People in large companies used to move around quite a lot. The fax machine was often at the end of a very long corridor as were the coffee machine and the typing pool. There were no conference calls so people had to take a walk down to a conference or meeting room. Before the arrival of the internet there was no fast source of information and hours were spent walking around research libraries, sifting through dusty old archives or heading off to meet with an expert on any relevant subjects. In modern offices, the hands and eyes move but they are invariably stuck to a voodoo doll torso that won't react unless it is inexplicably influenced by an external source, or there is a computer blackout. It doesn't take an Einstein to work out why there has been a dramatic increase in a long list of office related musculoskeletal problems over the past fifteen years. From carpel tunnel syndrome and tennis elbow to neck problems, shoulder problems, back problems, loss of eyesight, tension headaches and stress, people are suffering and companies are losing valuable man hours.

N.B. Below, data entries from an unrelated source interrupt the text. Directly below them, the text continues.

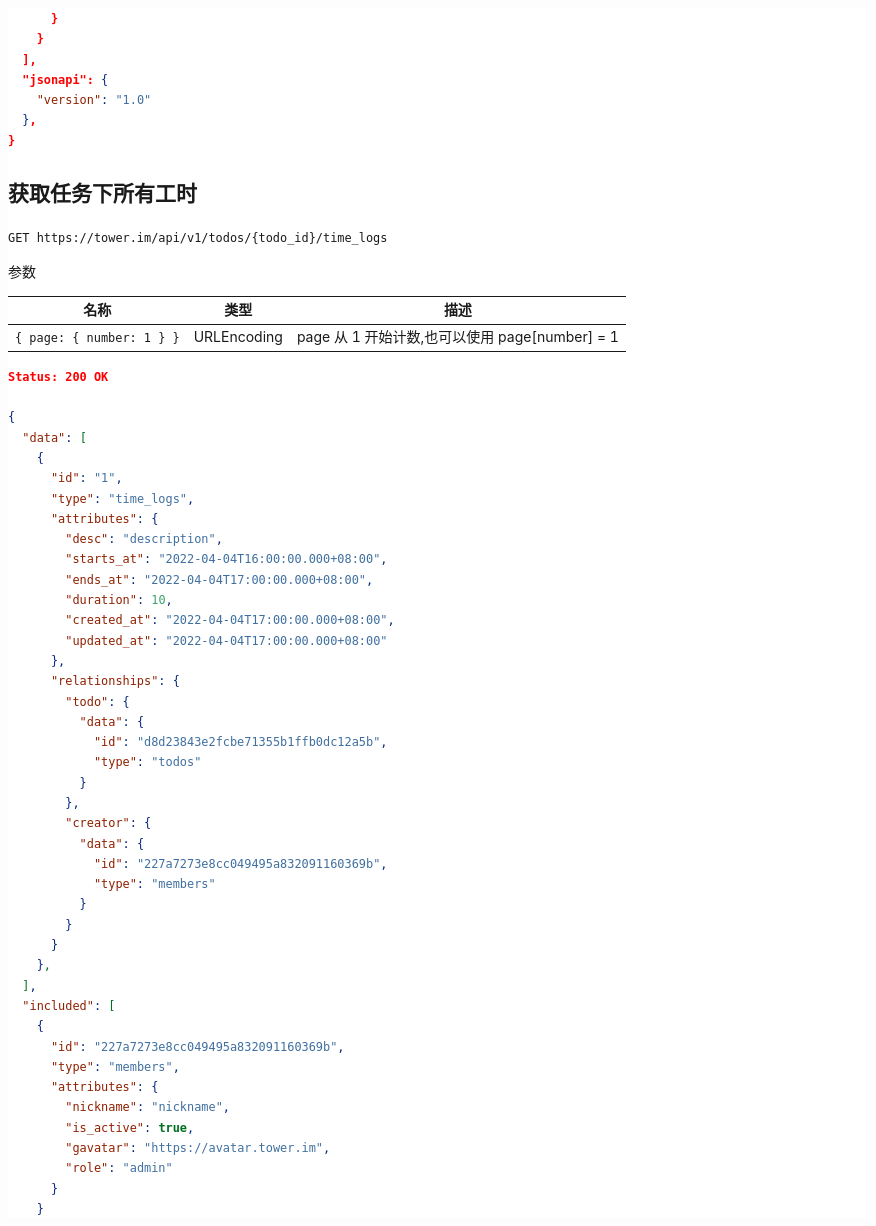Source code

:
 ```json
      }
    }
  ],
  "jsonapi": {
    "version": "1.0"
  },
}
```

## 获取任务下所有工时

```
GET https://tower.im/api/v1/todos/{todo_id}/time_logs
```

参数

| 名称                      | 类型        | 描述               |
| ------------------------- | ----------- | ------------------ |
| `{ page: { number: 1 } }` | URLEncoding | page 从 1 开始计数,也可以使用 page[number] = 1 |

```json
Status: 200 OK

{
  "data": [
    {
      "id": "1",
      "type": "time_logs",
      "attributes": {
        "desc": "description",
        "starts_at": "2022-04-04T16:00:00.000+08:00",
        "ends_at": "2022-04-04T17:00:00.000+08:00",
        "duration": 10,
        "created_at": "2022-04-04T17:00:00.000+08:00",
        "updated_at": "2022-04-04T17:00:00.000+08:00"
      },
      "relationships": {
        "todo": {
          "data": {
            "id": "d8d23843e2fcbe71355b1ffb0dc12a5b",
            "type": "todos"
          }
        },
        "creator": {
          "data": {
            "id": "227a7273e8cc049495a832091160369b",
            "type": "members"
          }
        }
      }
    },
  ],
  "included": [
    {
      "id": "227a7273e8cc049495a832091160369b",
      "type": "members",
      "attributes": {
        "nickname": "nickname",
        "is_active": true,
        "gavatar": "https://avatar.tower.im",
        "role": "admin"
      }
    }
```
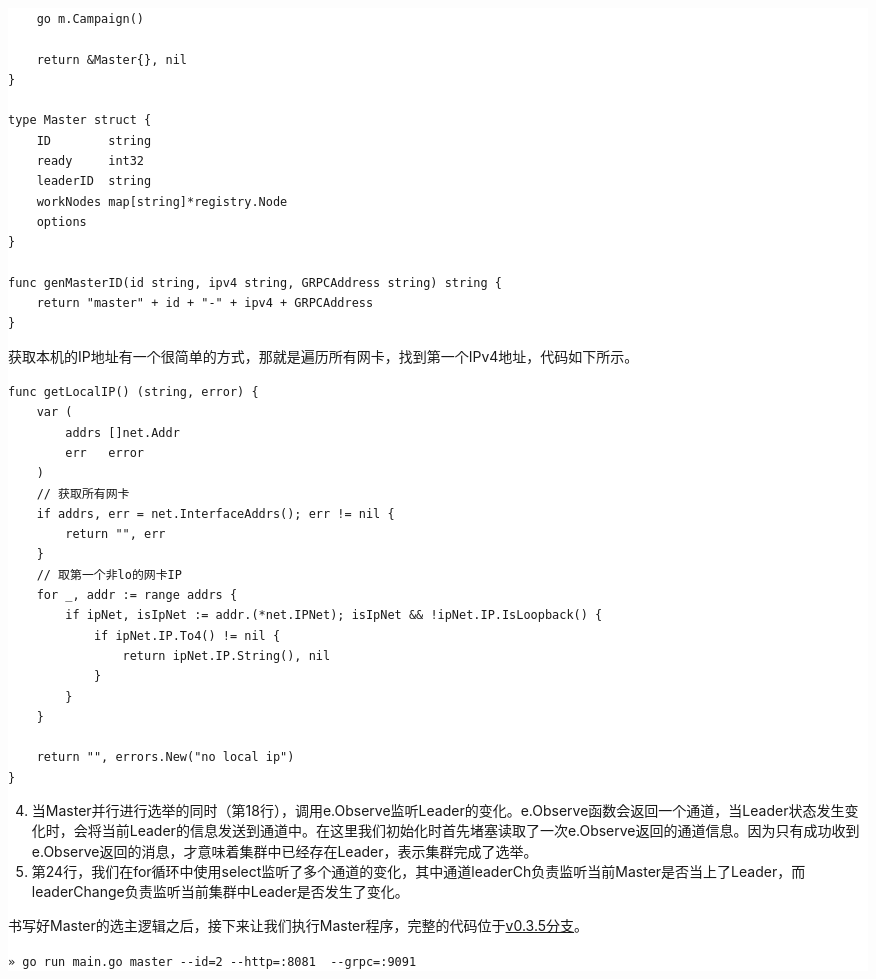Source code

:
 ```plain
	go m.Campaign()

	return &Master{}, nil
}

type Master struct {
	ID        string
	ready     int32
	leaderID  string
	workNodes map[string]*registry.Node
	options
}

func genMasterID(id string, ipv4 string, GRPCAddress string) string {
	return "master" + id + "-" + ipv4 + GRPCAddress
}
```

获取本机的IP地址有一个很简单的方式，那就是遍历所有网卡，找到第一个IPv4地址，代码如下所示。

```plain
func getLocalIP() (string, error) {
	var (
		addrs []net.Addr
		err   error
	)
	// 获取所有网卡
	if addrs, err = net.InterfaceAddrs(); err != nil {
		return "", err
	}
	// 取第一个非lo的网卡IP
	for _, addr := range addrs {
		if ipNet, isIpNet := addr.(*net.IPNet); isIpNet && !ipNet.IP.IsLoopback() {
			if ipNet.IP.To4() != nil {
				return ipNet.IP.String(), nil
			}
		}
	}

	return "", errors.New("no local ip")
}
```

4. 当Master并行进行选举的同时（第18行），调用e.Observe监听Leader的变化。e.Observe函数会返回一个通道，当Leader状态发生变化时，会将当前Leader的信息发送到通道中。在这里我们初始化时首先堵塞读取了一次e.Observe返回的通道信息。因为只有成功收到e.Observe返回的消息，才意味着集群中已经存在Leader，表示集群完成了选举。
5. 第24行，我们在for循环中使用select监听了多个通道的变化，其中通道leaderCh负责监听当前Master是否当上了Leader，而leaderChange负责监听当前集群中Leader是否发生了变化。

书写好Master的选主逻辑之后，接下来让我们执行Master程序，完整的代码位于[v0.3.5分支](https://github.com/dreamerjackson/crawler)。

```plain
» go run main.go master --id=2 --http=:8081  --grpc=:9091
```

Many companies are now getting their act together and working with specialists such as osteopaths and physiotherapists to ensure that their employees' workstations are set up correctly. Some companies are even installing treadmill desks so that employees can work whilst walking. However, there is a still a long way to go before companies take all of the measures necessary to prevent such problems.
A recent preliminary study indicates that manual therapy is the way to go when managing musculoskeletal problems. The study reviewed a database of economic studies on the value of manual therapies such as osteopathic manipulation, physiotherapy, mobilisation techniques and chiropractic interventions for treating musculoskeletal problems. The data was compared to data on the usual care that patients would experience such as General Practitioner care alone or with exercise and pain management. The results showed that there are indications that manual therapy has some economic advantages over usual care for improving back and shoulder pain.
Tsertsvadze et al. Cost effectiveness of Manual Therapy for the Management of Musculoskeletal Conditions: A systematic Review and narrative synthesis of Evidence from Randomized Controlled Trials. J. Manipulative Physiol Ther. Jun 2014.